Task description
Copy out the listing below word for word, keeping every line and every character unchanged.

### Extracted information

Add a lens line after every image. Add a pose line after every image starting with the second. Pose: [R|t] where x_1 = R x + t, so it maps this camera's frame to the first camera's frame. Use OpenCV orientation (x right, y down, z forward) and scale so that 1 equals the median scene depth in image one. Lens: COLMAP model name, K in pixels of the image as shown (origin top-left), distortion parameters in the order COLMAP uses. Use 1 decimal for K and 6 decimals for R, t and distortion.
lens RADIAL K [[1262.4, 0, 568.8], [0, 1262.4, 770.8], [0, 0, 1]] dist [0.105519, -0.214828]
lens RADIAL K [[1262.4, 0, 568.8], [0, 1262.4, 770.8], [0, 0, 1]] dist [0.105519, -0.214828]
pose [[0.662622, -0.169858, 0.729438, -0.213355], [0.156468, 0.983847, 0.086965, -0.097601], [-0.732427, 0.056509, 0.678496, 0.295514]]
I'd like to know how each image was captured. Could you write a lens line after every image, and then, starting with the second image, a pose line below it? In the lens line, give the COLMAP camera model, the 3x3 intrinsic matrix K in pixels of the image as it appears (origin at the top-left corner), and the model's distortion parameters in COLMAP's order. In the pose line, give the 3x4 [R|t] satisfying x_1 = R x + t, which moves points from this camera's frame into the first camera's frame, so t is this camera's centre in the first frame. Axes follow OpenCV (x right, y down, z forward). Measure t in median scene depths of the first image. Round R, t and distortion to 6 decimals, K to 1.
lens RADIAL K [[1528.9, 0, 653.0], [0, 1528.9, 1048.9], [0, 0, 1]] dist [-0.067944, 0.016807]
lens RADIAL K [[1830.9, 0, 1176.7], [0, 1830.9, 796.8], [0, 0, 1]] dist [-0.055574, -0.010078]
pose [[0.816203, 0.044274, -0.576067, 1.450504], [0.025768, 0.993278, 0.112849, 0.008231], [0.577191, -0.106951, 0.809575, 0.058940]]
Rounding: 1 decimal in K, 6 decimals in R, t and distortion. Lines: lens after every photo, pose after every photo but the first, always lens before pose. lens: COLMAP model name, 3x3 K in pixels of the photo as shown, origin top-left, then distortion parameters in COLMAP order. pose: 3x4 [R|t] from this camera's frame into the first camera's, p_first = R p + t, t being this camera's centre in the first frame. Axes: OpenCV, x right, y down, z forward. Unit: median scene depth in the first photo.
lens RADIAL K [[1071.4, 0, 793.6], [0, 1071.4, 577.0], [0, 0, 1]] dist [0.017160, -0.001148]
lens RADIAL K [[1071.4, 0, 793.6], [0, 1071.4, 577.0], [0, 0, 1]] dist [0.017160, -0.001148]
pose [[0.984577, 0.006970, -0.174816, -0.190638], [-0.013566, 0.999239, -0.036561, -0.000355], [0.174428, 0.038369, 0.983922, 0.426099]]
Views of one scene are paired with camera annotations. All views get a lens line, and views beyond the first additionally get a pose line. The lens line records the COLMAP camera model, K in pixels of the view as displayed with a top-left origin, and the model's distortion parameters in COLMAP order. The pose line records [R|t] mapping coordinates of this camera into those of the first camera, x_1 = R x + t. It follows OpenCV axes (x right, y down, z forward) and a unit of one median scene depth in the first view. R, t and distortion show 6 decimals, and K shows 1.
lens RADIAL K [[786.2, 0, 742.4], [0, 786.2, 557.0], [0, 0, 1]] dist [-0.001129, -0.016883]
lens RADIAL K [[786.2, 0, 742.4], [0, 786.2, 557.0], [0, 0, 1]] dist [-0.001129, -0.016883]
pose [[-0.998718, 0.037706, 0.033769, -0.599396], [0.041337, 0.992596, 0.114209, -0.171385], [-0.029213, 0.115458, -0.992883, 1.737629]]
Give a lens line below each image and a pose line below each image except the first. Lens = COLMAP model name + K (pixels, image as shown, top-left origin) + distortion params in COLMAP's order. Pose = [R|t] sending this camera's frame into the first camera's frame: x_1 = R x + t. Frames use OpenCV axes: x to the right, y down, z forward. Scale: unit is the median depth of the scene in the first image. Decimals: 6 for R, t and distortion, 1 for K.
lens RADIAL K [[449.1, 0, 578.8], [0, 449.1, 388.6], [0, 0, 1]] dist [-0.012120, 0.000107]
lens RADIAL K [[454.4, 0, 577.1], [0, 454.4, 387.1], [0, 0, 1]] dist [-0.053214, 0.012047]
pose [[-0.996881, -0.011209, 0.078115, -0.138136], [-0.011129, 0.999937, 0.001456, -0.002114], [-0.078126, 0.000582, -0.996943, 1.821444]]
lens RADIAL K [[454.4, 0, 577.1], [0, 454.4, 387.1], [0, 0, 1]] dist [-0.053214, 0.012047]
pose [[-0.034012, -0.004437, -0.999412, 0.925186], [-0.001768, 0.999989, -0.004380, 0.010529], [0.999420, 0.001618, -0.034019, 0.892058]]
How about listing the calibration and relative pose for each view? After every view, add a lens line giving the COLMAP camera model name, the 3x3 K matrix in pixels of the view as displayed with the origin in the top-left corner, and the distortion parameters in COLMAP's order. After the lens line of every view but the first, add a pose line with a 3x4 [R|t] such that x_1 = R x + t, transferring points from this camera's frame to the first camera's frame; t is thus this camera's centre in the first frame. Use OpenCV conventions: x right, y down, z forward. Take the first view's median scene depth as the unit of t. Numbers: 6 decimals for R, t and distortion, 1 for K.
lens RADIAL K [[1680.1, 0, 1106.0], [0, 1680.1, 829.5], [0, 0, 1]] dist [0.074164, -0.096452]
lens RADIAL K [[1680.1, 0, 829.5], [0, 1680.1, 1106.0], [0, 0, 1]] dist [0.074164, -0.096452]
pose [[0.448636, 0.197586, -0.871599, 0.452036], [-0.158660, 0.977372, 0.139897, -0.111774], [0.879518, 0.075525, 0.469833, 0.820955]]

######

Result of this exercise
Add a lens line after every image. Add a pose line after every image starting with the second. Pose: [R|t] where x_1 = R x + t, so it maps this camera's frame to the first camera's frame. Use OpenCV orientation (x right, y down, z forward) and scale so that 1 equals the median scene depth in image one. Lens: COLMAP model name, K in pixels of the image as shown (origin top-left), distortion parameters in the order COLMAP uses. Use 1 decimal for K and 6 decimals for R, t and distortion.
lens RADIAL K [[1262.4, 0, 568.8], [0, 1262.4, 770.8], [0, 0, 1]] dist [0.105519, -0.214828]
lens RADIAL K [[1262.4, 0, 568.8], [0, 1262.4, 770.8], [0, 0, 1]] dist [0.105519, -0.214828]
pose [[0.662622, -0.169858, 0.729438, -0.213355], [0.156468, 0.983847, 0.086965, -0.097601], [-0.732427, 0.056509, 0.678496, 0.295514]]
I'd like to know how each image was captured. Could you write a lens line after every image, and then, starting with the second image, a pose line below it? In the lens line, give the COLMAP camera model, the 3x3 intrinsic matrix K in pixels of the image as it appears (origin at the top-left corner), and the model's distortion parameters in COLMAP's order. In the pose line, give the 3x4 [R|t] satisfying x_1 = R x + t, which moves points from this camera's frame into the first camera's frame, so t is this camera's centre in the first frame. Axes follow OpenCV (x right, y down, z forward). Measure t in median scene depths of the first image. Round R, t and distortion to 6 decimals, K to 1.
lens RADIAL K [[1528.9, 0, 653.0], [0, 1528.9, 1048.9], [0, 0, 1]] dist [-0.067944, 0.016807]
lens RADIAL K [[1830.9, 0, 1176.7], [0, 1830.9, 796.8], [0, 0, 1]] dist [-0.055574, -0.010078]
pose [[0.816203, 0.044274, -0.576067, 1.450504], [0.025768, 0.993278, 0.112849, 0.008231], [0.577191, -0.106951, 0.809575, 0.058940]]
Rounding: 1 decimal in K, 6 decimals in R, t and distortion. Lines: lens after every photo, pose after every photo but the first, always lens before pose. lens: COLMAP model name, 3x3 K in pixels of the photo as shown, origin top-left, then distortion parameters in COLMAP order. pose: 3x4 [R|t] from this camera's frame into the first camera's, p_first = R p + t, t being this camera's centre in the first frame. Axes: OpenCV, x right, y down, z forward. Unit: median scene depth in the first photo.
lens RADIAL K [[1071.4, 0, 793.6], [0, 1071.4, 577.0], [0, 0, 1]] dist [0.017160, -0.001148]
lens RADIAL K [[1071.4, 0, 793.6], [0, 1071.4, 577.0], [0, 0, 1]] dist [0.017160, -0.001148]
pose [[0.984577, 0.006970, -0.174816, -0.190638], [-0.013566, 0.999239, -0.036561, -0.000355], [0.174428, 0.038369, 0.983922, 0.426099]]
Views of one scene are paired with camera annotations. All views get a lens line, and views beyond the first additionally get a pose line. The lens line records the COLMAP camera model, K in pixels of the view as displayed with a top-left origin, and the model's distortion parameters in COLMAP order. The pose line records [R|t] mapping coordinates of this camera into those of the first camera, x_1 = R x + t. It follows OpenCV axes (x right, y down, z forward) and a unit of one median scene depth in the first view. R, t and distortion show 6 decimals, and K shows 1.
lens RADIAL K [[786.2, 0, 742.4], [0, 786.2, 557.0], [0, 0, 1]] dist [-0.001129, -0.016883]
lens RADIAL K [[786.2, 0, 742.4], [0, 786.2, 557.0], [0, 0, 1]] dist [-0.001129, -0.016883]
pose [[-0.998718, 0.037706, 0.033769, -0.599396], [0.041337, 0.992596, 0.114209, -0.171385], [-0.029213, 0.115458, -0.992883, 1.737629]]
Give a lens line below each image and a pose line below each image except the first. Lens = COLMAP model name + K (pixels, image as shown, top-left origin) + distortion params in COLMAP's order. Pose = [R|t] sending this camera's frame into the first camera's frame: x_1 = R x + t. Frames use OpenCV axes: x to the right, y down, z forward. Scale: unit is the median depth of the scene in the first image. Decimals: 6 for R, t and distortion, 1 for K.
lens RADIAL K [[449.1, 0, 578.8], [0, 449.1, 388.6], [0, 0, 1]] dist [-0.012120, 0.000107]
lens RADIAL K [[454.4, 0, 577.1], [0, 454.4, 387.1], [0, 0, 1]] dist [-0.053214, 0.012047]
pose [[-0.996881, -0.011209, 0.078115, -0.138136], [-0.011129, 0.999937, 0.001456, -0.002114], [-0.078126, 0.000582, -0.996943, 1.821444]]
lens RADIAL K [[454.4, 0, 577.1], [0, 454.4, 387.1], [0, 0, 1]] dist [-0.053214, 0.012047]
pose [[-0.034012, -0.004437, -0.999412, 0.925186], [-0.001768, 0.999989, -0.004380, 0.010529], [0.999420, 0.001618, -0.034019, 0.892058]]
How about listing the calibration and relative pose for each view? After every view, add a lens line giving the COLMAP camera model name, the 3x3 K matrix in pixels of the view as displayed with the origin in the top-left corner, and the distortion parameters in COLMAP's order. After the lens line of every view but the first, add a pose line with a 3x4 [R|t] such that x_1 = R x + t, transferring points from this camera's frame to the first camera's frame; t is thus this camera's centre in the first frame. Use OpenCV conventions: x right, y down, z forward. Take the first view's median scene depth as the unit of t. Numbers: 6 decimals for R, t and distortion, 1 for K.
lens RADIAL K [[1680.1, 0, 1106.0], [0, 1680.1, 829.5], [0, 0, 1]] dist [0.074164, -0.096452]
lens RADIAL K [[1680.1, 0, 829.5], [0, 1680.1, 1106.0], [0, 0, 1]] dist [0.074164, -0.096452]
pose [[0.448636, 0.197586, -0.871599, 0.452036], [-0.158660, 0.977372, 0.139897, -0.111774], [0.879518, 0.075525, 0.469833, 0.820955]]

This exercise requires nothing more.